The pilot was quick, but the ship still lurched to one side a fraction of a second before the jump took place. Alarms screamed their protests from more than half the bridge stations and an explosion at one console threw three crew across the floor.
‘Are we away?’ the captain called, clambering off the floor where he’d been thrown and sliding back into his seat.
‘Yes, sir,’ came a call from navigation.
‘Get a medical team in here,’ he shouted, pointing at the wounded officers on the far side of the bridge. ‘Damage report?’ he continued, turning to glare at the first officer.
‘Multiple hull breaches, Captain,’ was the reply, as the stern-faced officer stared at his screens. ‘The array has taken a hit and propulsion is offline.’
‘Do we have any idea who the hell that was?’ Whipper asked.
‘No, sir. There were at least twelve sizeable vessels, they were cloaked and using tycelerin warhead missiles. It was one of those that hit our shields as we jumped that caused the damage. If we hadn’t jumped, we would most likely have been destroyed.’
Whipper glanced up at the holomap. It was glitching, fading in and out and showing very little.

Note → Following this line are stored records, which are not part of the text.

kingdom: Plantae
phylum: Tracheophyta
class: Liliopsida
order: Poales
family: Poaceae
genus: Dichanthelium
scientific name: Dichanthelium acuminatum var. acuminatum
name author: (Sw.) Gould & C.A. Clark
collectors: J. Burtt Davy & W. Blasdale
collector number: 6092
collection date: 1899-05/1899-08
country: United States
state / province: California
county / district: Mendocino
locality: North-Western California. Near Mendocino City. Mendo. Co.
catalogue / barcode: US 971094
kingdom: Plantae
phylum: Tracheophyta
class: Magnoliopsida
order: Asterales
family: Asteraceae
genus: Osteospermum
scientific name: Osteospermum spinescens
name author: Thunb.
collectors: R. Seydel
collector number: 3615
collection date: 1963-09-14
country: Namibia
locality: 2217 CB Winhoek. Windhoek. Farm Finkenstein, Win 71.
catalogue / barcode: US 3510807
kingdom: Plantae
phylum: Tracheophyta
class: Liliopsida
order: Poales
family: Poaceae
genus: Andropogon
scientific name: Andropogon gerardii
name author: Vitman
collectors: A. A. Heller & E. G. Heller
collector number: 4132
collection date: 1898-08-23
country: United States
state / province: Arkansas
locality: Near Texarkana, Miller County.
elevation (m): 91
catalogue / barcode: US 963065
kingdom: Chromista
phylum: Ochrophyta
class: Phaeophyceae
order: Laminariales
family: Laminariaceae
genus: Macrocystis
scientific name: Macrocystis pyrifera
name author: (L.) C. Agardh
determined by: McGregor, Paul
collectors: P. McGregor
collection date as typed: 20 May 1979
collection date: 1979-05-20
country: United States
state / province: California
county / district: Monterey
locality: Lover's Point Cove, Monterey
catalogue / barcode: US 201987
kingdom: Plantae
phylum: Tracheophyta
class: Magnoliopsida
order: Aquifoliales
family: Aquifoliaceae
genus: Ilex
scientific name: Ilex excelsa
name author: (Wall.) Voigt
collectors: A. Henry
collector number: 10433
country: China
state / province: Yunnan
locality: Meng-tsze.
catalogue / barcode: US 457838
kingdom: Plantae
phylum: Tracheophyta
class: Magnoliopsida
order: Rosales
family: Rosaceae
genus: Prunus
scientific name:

‘Are we safe here, wherever we are?’ he asked. ‘Are they able to follow?’
‘The jump was un-embedded, Captain,’ replied the navigator. ‘We’re fifty-six light years away in clear space, so they’re likely to follow us and our cloaking is down.’
‘Damn. Get engineering teams on-to this immediately, priority propulsion, the cloak and the array.’
‘Yes, sir.’
‘Who the hell would use tycelerin missiles?’ he mumbled, as a medical team rushed in. ‘They’ve been outlawed for generations.’
‘Within the GDA worlds,’ said the first officer. ‘I have a feeling they weren’t GDA. Only we have shipborne lasers of that power and they had top-notch cloaking too.’
‘No wonder Loftt’s ship was damaged,’ said Whipper. ‘I’m amazed he avoided all that in a gunship and was able to land the bloody thing.’
‘Are we reporting the freighter as destroyed, sir?’ a crew member asked.
Whipper thought about that for a few moments before answering.
‘Send a drone back to Dasos with all the information we have, but don’t confirm the freighter as lost quite yet. There was debris, but only a very small amount. Not enough to warrant an entire ship.’
‘Understood. On its way, sir.’
‘How are we doing on the hull breaches?’ he asked.
‘Temporary shield zones employed, Captain. Main shields are up and back to full strength.’
Whipper nodded and watched as one of the injured bridge crew was stretchered past him.
‘Other casualties?’ he asked.
‘Several hundred injured and seventeen unaccounted for at the present time, sir,’ came the subdued reply.
His brow furrowed as he watched the stretcher party leave the bridge.
‘I don’t know who these fuckers are,’ he growled, ‘but they’re going to pay dearly for this. Have all weapons systems that are still operational charged and on full alert. The fighters out too.’
‘All of them, sir?’
‘Yes. If any one of those bastards follows us, give them everything we’ve got.’